PAGE TEXT
==================================================

Broadcaster and showband veteran Ronan Collins has opened up about his mortgage woes when interest rates skyrocketed in the 1990s, saying he was "caught in a trap".
The RTÉ radio and TV star appears in the latest episode of the new series of Keys To My Life, the RTÉ show in which presenter Brendan Courtney meets Irish personalities who reveal how the places they've lived in have shaped their lives.
Courtney visits Collins in Trim, where he lives with his wife of 47 years, Woody, to chat about their relationship, his four-decade career in radio and television, and his financial and health troubles.
Collins said he knew he wanted to make a profession in music from a young age.

"I always felt, from the age of 12 or 13, that I never wanted a proper job. I just wanted to be around music. It wasn't about getting money, it was about getting the records," he said.
"This wasn't a path that I planned out and said 'I've been in a band so now I must do this'. It's just the way things happened. I was just interested in being where the music was."
In 1975, legendary singer Dickie Rock asked Collins to be his drummer, a gig which took him around the country for the next four years. During that time he also met and married his wife Woody.
"She was in a band at the time and she was working in a record shop. I asked her out and she turned me down," Collins said of meeting Woody for the first time.
"And I asked again and she turned me down again. I think she felt sorry for me the third time and she said ok. We were married less than two years later."

Collins, who began working for the fledging station RTÉ Radio 2 in 1979, had trouble juggling his demanding work hours and life at home.
He said: "I remember her saying to me, 'I wish you had a different lifestyle'. And lo and behold, in mid '85 I got an offer of a job on RTÉ Radio 1 which wasn't going to be early mornings.

==================================================

EXTRACTED ENTRIES
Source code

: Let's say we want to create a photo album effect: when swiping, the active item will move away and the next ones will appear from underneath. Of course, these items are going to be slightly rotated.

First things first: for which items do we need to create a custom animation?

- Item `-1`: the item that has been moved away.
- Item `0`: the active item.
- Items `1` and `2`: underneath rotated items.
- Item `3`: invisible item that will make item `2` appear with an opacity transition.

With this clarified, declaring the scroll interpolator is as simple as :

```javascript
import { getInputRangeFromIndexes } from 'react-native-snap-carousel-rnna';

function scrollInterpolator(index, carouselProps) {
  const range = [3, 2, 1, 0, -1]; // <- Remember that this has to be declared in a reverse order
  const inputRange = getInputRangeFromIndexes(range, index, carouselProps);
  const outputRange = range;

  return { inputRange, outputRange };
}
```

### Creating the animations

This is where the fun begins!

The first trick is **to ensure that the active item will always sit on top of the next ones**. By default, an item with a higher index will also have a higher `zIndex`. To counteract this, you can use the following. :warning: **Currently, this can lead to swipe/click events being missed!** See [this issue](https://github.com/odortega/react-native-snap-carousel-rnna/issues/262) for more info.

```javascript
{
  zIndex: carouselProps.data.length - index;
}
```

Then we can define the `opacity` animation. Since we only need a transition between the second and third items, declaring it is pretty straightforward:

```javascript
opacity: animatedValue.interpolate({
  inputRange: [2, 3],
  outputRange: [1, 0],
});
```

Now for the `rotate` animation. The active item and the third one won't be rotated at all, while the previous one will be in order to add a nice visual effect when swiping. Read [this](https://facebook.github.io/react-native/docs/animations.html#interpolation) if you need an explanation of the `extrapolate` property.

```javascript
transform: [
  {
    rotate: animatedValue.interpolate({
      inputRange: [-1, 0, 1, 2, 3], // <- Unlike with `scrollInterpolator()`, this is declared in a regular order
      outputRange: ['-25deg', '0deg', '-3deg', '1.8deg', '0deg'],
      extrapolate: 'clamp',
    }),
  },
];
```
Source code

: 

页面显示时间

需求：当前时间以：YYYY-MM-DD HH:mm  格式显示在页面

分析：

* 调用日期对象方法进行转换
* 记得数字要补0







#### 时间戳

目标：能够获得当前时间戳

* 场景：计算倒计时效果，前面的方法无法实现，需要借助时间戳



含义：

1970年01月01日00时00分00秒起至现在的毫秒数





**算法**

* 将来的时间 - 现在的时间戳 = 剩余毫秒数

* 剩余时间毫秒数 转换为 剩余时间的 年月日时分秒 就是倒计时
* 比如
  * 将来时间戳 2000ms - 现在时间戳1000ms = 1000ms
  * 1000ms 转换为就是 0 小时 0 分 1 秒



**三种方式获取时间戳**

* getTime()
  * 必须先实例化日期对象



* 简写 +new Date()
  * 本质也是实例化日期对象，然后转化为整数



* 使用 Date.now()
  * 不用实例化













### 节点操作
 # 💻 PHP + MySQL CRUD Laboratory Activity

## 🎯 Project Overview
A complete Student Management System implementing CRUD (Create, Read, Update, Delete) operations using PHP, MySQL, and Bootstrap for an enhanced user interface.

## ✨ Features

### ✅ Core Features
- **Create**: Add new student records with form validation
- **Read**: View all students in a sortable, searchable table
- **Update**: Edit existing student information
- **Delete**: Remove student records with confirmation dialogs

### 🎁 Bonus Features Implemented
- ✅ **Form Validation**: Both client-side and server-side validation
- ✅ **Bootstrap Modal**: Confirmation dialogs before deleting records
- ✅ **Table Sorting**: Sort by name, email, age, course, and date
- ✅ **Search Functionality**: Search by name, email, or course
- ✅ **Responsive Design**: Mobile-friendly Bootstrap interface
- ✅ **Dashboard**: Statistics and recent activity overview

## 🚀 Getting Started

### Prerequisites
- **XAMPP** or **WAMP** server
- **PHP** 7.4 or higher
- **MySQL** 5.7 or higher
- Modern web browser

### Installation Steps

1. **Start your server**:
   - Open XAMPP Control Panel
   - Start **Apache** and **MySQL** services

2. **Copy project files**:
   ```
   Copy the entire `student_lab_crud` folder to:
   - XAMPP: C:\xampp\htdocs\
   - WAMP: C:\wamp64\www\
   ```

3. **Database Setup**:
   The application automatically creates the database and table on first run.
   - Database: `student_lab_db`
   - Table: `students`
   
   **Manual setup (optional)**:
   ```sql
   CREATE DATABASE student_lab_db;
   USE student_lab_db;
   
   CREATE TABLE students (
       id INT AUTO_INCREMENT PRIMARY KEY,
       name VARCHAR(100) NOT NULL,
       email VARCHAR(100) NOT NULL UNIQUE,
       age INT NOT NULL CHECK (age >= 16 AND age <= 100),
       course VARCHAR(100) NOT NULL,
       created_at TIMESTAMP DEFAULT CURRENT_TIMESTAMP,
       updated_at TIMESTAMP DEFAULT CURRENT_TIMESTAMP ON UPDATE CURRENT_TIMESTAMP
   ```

==================================================

COMPLETE THE FOLLOWING
a - In the article about Ronan Collins, who asked Collins to become his drummer in 1975?
b - Revise the article about Ronan Collins by restating everything from "Broadcaster and showband" down to "shaped their lives.", with "mortgage" replaced by "loan".
c - Extend the article about Ronan Collins by writing what follows its final sentence.

ANSWERS TO THIS EXERCISE
a - Dickie Rock asked Collins to be his drummer.

b -
Broadcaster and showband veteran Ronan Collins has opened up about his loan woes when interest rates skyrocketed in the 1990s, saying he was "caught in a trap".
The RTÉ radio and TV star appears in the latest episode of the new series of Keys To My Life, the RTÉ show in which presenter Brendan Courtney meets Irish personalities who reveal how the places they've lived in have shaped their lives.

c -
"It gave us a whole new lease of life. I had stopped doing these discos and travelling up and down the country and I was feeling a great sense of home in this house."
At the height of his broadcasting success, they bought an impressive in Dublin's Porterstown with a large mortgage. This led to financial pain down the line.
"I probably was living the illusion that a bigger house means a happier family and it doesn't necessarily do that. I didn't spend enough time here," Collins said.

"I thought I learnt my lesson in the 80s about working all the time. But then in the 90s I had to keep working very hard because I had a big mortgage and the repayments got bigger and it got difficult.
"People forget that interest rates went from 6.5/7% to 14/15/16%. I think there was a strain on our relationship, it put a strain on our finances, because we were caught in a trap.
"I wasn't prepared to give up anything, but I was prepared to work more. I was having 16 hour days and not enough time at home."
The famed broadcaster also detailed the health struggles he faced in 2017.
"I just woke up and I couldn't move my legs. It turned out that I had a cyst on my spinal cord and it was affecting the messaging system from the brain to the lower half of the body," he said.
"I ended up having emergency surgery. I remember saying to them, 'Is this going to work?' And he said 'No guarantees.'
"But I made a vow to myself that I was going to walk out of that place. And I did with the help of crutches. We got through all of that."
Keys To My Life airs on RTÉ One and RTÉ Player at 8:30pm on Sunday, 28 September.